"Eat your heart out, Madonna. The chanteuses who play Madison Square Garden and football stadiums have never experienced the imaginative heights of spectacle with which Basil Twist surrounds Joey Arias in 'Arias With a Twist,' which opened Wednesday night at the newly renovated Here Arts Center.
They uncover Mr. Arias, looking like the vintage pin-up model Bettie Page in dominatrix mode, strapped to a giant, rotating silver wheel and being probed by ghostly aliens. The script, devised by Mr. Arias and Mr. Twist, uses this very close encounter as a dropping-off point for a series of earthly, and often earthy, adventures.
These include Mr. Arias tumbling through space and landing in a glorious Edenic rain forest; eating a magic mushroom that takes him straight to hell; stalking Manhattan as a 50-foot woman,...
And how about those giant dancing devil puppets, which move like Las Vegas chorus boys? Their outsized assets include flailing phalluses, a reminder that though children might find much to revel in here, this is definitely not a kiddie show.

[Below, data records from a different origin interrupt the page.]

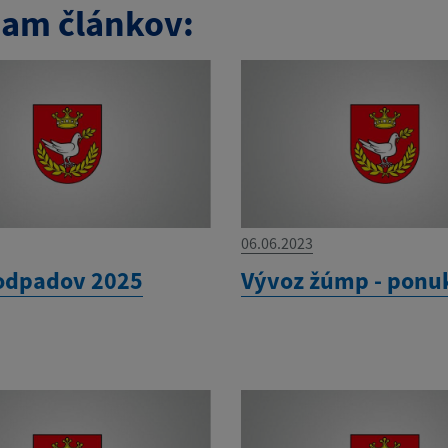
am článkov:
06.06.2023
odpadov 2025
Vývoz žúmp - ponu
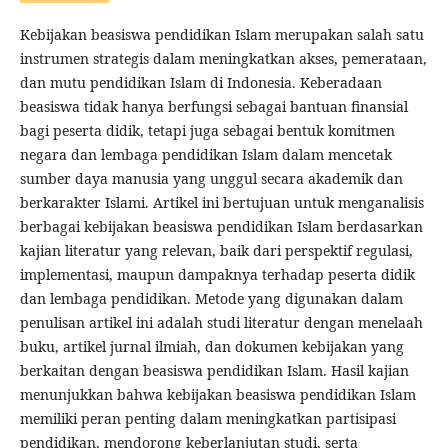
Kebijakan beasiswa pendidikan Islam merupakan salah satu
instrumen strategis dalam meningkatkan akses, pemerataan,
dan mutu pendidikan Islam di Indonesia. Keberadaan
beasiswa tidak hanya berfungsi sebagai bantuan finansial
bagi peserta didik, tetapi juga sebagai bentuk komitmen
negara dan lembaga pendidikan Islam dalam mencetak
sumber daya manusia yang unggul secara akademik dan
berkarakter Islami. Artikel ini bertujuan untuk menganalisis
berbagai kebijakan beasiswa pendidikan Islam berdasarkan
kajian literatur yang relevan, baik dari perspektif regulasi,
implementasi, maupun dampaknya terhadap peserta didik
dan lembaga pendidikan. Metode yang digunakan dalam
penulisan artikel ini adalah studi literatur dengan menelaah
buku, artikel jurnal ilmiah, dan dokumen kebijakan yang
berkaitan dengan beasiswa pendidikan Islam. Hasil kajian
menunjukkan bahwa kebijakan beasiswa pendidikan Islam
memiliki peran penting dalam meningkatkan partisipasi
pendidikan, mendorong keberlanjutan studi, serta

Mr. Arias’s dialogue, delivered in a deadpan mix of little-girl breathlessness and big-girl worldliness, will sound familiar to anyone who’s seen a New York drag show during the last few decades. ('I didn’t even get his phone number,' Mr. Arias sighs after dancing with the devil.)
Mr. Arias registers as a figure of solid human flesh aching to be transported into a world of celluloid dreams. Costumes and makeup can only take a fellow so far. That’s where Mr. Twist comes in, with a fluid mise-en-scène that allows Mr. Arias — and, vicariously, you and me — to go the distance, all the way over the rainbow."
-- Ben Brantley, reviewing "Arias With a Twist" for the New York Times.